→ **Source extract**

*** Block opens ***

Microsoft only needed to go through SCO to hide their involvement in the case. If they hadn't cared about a possible DoJ investigation MS could have simply bought SCO and brought the suit themselves. Also, SCO's main lawsuit was against IBM, the complete opposite of a "scrappy start-up".
I'm not entirely certain why, but the logic you employ here strikes me as very similar to the justifications used to support the Citizens United ruling.
The abuse of the legal system is, from my perspective, extremely tied to the fiscal means of the involved parties. I say this having been called to potentially be on a jury involving a claim of breach of confidentiality over a Rothko painting, asking for more than $30 million (eventually the jury verdict was a pyrrhic victory of $500,000 - likely the cost of the suit in the first place).
I guess what I'm saying is that for small-time folks, even judgments in small-claims court are tenuous in enforcement, because...well...there's not enough money involved for authorities and other entities to follow through. To me that's a distortion of the purpose of the legal system, and one where money certainly plays a role. Rather, economic inequality may result in justice inequality (a study of this would be very helpful).
I'm not entirely certain why, but the logic you employ here strikes me as very similar to the justifications used to support the Citizens United ruling.
I'm not certain why, either, seeing as how Citizens United was about core political speech, Federal government censorship of a video about a candidate for federal office, which if the First Amendment, specifically:
Congress shall make no law ... abridging the freedom of speech, or of the press
Means anything, it means such speech cannot be abridged.
I guess I mean in practical outcomes - that money equates to speech, therefore freedom of money in politics has done the exact opposite of campaign finance reform.
The only speech I'm talking about, the only speech which was the subject of Citizens United, is core political speech.
In that context, in the traditional US context, there's no "fraud", AKA criminal libel. Although I don't agree with the extremes of New York Times Co. v. Sullivan, which removed useful feedback in the system in the civil law arena, current case law makes protection of core political speech all but "absolute".

*** Block closes ***

→ **Work instructions**
A. According to the legal discussion, what was the jury verdict in the Rothko painting case?
B. Please extend the legal discussion with the next part, picking up after its final sentence.

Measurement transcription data
*** Block opens ***

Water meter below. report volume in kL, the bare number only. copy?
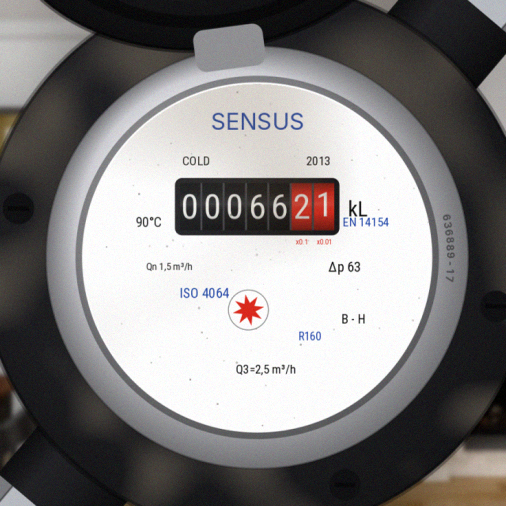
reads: 66.21
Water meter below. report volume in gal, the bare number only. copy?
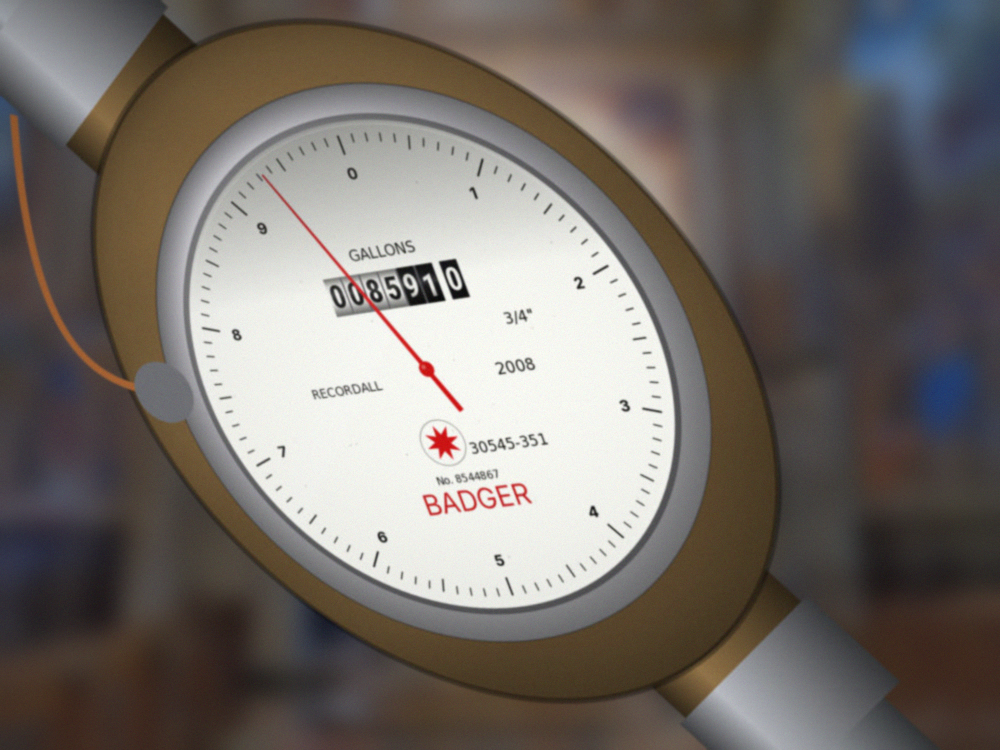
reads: 85909.3
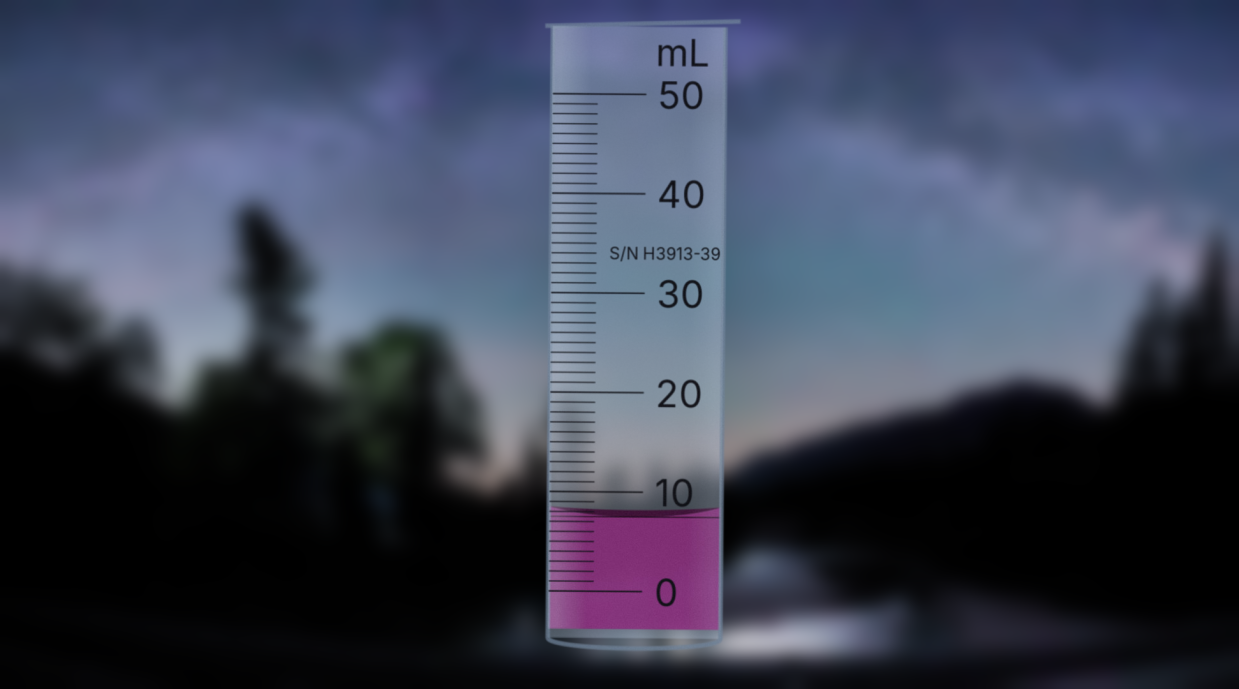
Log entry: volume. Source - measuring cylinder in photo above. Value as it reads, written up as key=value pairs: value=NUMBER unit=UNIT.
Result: value=7.5 unit=mL
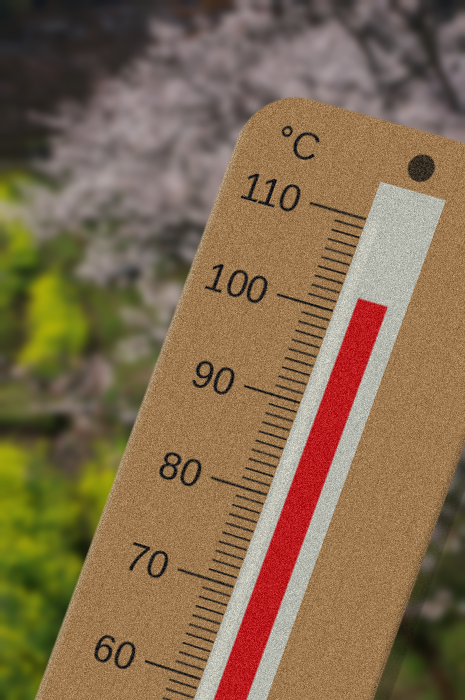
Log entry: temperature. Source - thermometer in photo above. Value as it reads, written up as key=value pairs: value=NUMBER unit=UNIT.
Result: value=102 unit=°C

*** Block closes ***

→ **Outputs in order**
A. A pyrrhic victory of $500,000.

B.
"There was a rumor going around the circle of journalists, and while I was the one who started the rumor, its existence meant I could report it as a fact."
My gut tells me that this is bad. However, intellectually I know that our court system is heavily skewed towards people and organizations with lots of money. So if this is a tool to help level the playing field, I'm all for it. If this swamps the courts, all the better, because that will force legislators to act, which will then cause a debate, which will be useful to society.
"If this swamps the courts, all the better, because that will force legislators to act, which will then cause a debate, which will be useful to society."
Considering the amount of problems that currently exist and that forced nobody to do much, I don't think the "if <bad thing>, then <debate> and <better society>" idea is a particularly good bet.
The theory is that some system is inherently bad or broken but people in general don't quite realize it, so if it gets worse it will be more obviously bad and then they'll then actually deal with it. Although sometimes this kind of behavior does happen (for example, someone choosing to go to a doctor only after an illness takes a serious turn for the worse), it seems like a risky theory of social change.
Maybe the powers or institutions you oppose are more entrenched or more adaptable than you expect, or maybe the public is less sympathetic to your analysis of the situation than you expect, or less motivated or more defeatist.
It implicitly and falsely assumes that everybody will agree on what the solution is. In the presence of differences brought on not merely by "false consciousness" but by legitimate differences in opinions and desires, it fails the basic Kantian imperative to not do something that breaks society if everybody does it, because it means that everybody who disagrees with some policy, which is always somebody, should try to break things, rather than fix things. In the local vernacular, this "scales poorly".
(I am really tempted to say that Marxists are prone to this, but it would be an over-specific adjective. Truth is, almost everybody "knows" that deep down, everybody else is secretly really like them, and it's just a lack of knowledge or external influence that leads to apparently disagreements. However, the evidence overwhelmingly contradicts this belief. Even in the presence of hostile external actions or lack of knowledge, well, how do you know that you are not the one lacking knowledge or subject to external influence? And many people's value systems legitimately differ.)
Truth is, almost everybody "knows" that deep down, everybody else is secretly really like them, and it's just a lack of knowledge or external influence that leads to apparently disagreements.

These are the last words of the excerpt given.